■ Collection entries
——————————

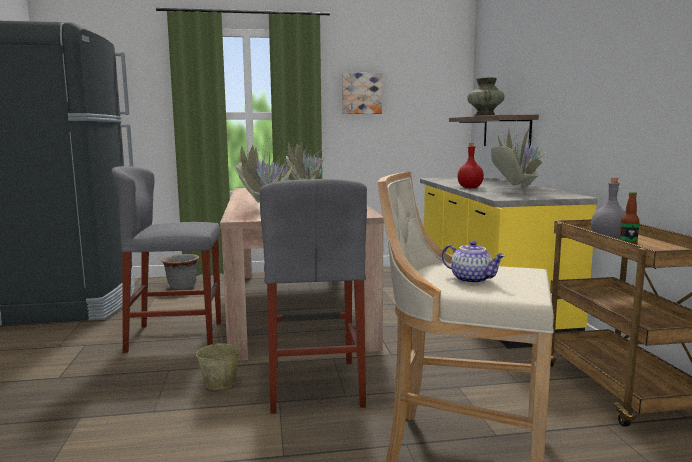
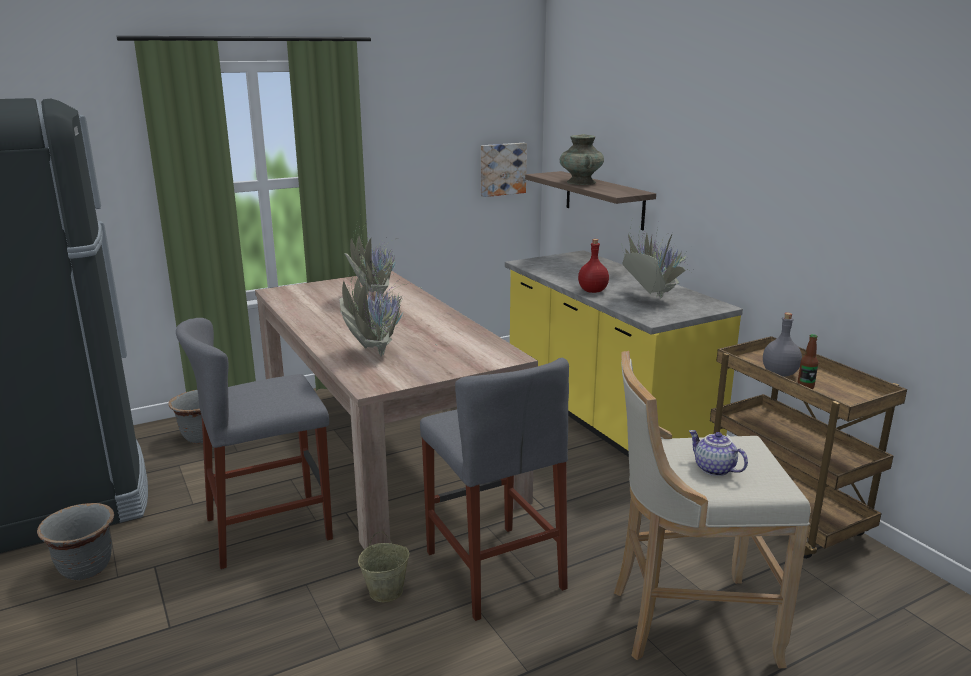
camera: 20 degrees left, 10 degrees up
picture [342,73,382,114] -> picture moved to [481,143,527,197]
teapot [442,241,505,284] -> teapot turned 150 degrees counterclockwise [689,430,748,476]
none -> grey planter [37,503,114,580]

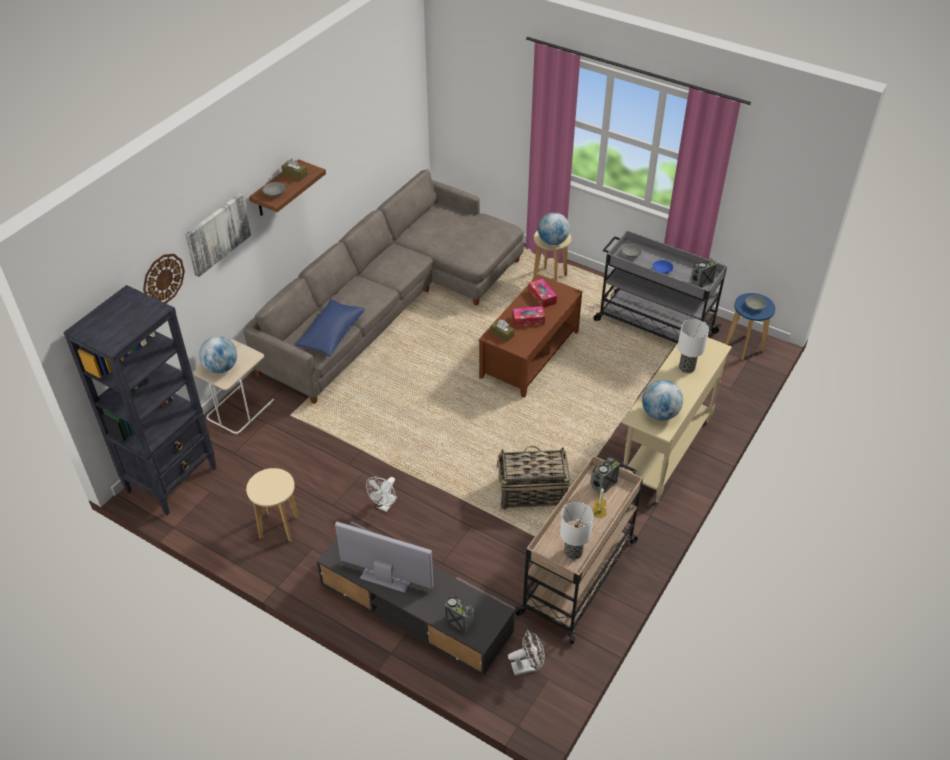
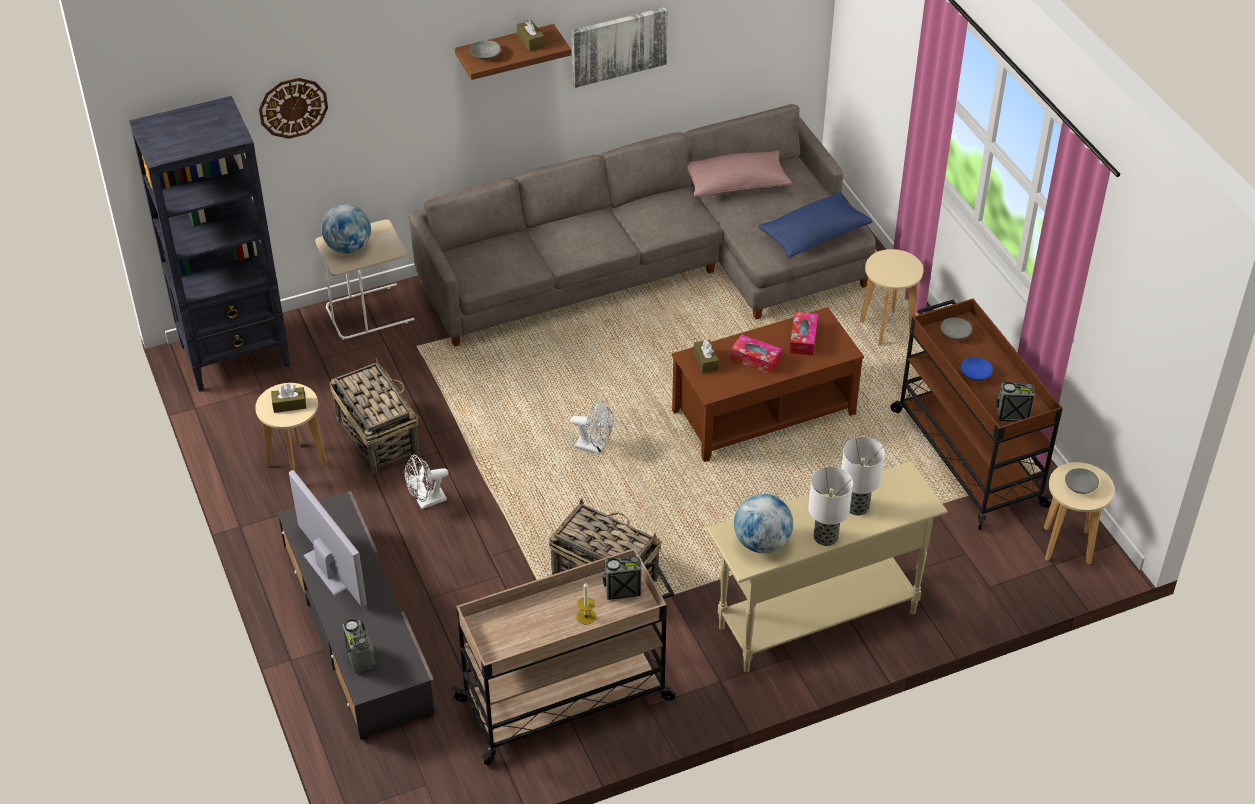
camera: 35 degrees right, 0 degrees up
picture [185,193,251,277] -> picture moved to [571,7,668,88]
blue pillow [295,299,365,356] -> blue pillow moved to [759,191,872,258]
white fan [508,630,545,676] -> white fan moved to [571,400,613,455]
globe [538,213,570,245] -> none
table lamp [560,502,594,560] -> table lamp moved to [808,467,853,546]
grey cart [593,230,727,343] -> brown cart [890,299,1063,530]
blue stool [725,293,776,360] -> beige stool [1044,462,1115,564]
none -> brown tissue box [271,384,306,413]
none -> basket [330,357,419,473]
none -> pink pillow [687,150,792,197]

——————————

■ Try it
Look for the line that contains "grey cart [593,230,727,343]" in the entries above. Set it down, along with all later lines, exactly as written.

■ Task output
grey cart [593,230,727,343] -> brown cart [890,299,1063,530]
blue stool [725,293,776,360] -> beige stool [1044,462,1115,564]
none -> brown tissue box [271,384,306,413]
none -> basket [330,357,419,473]
none -> pink pillow [687,150,792,197]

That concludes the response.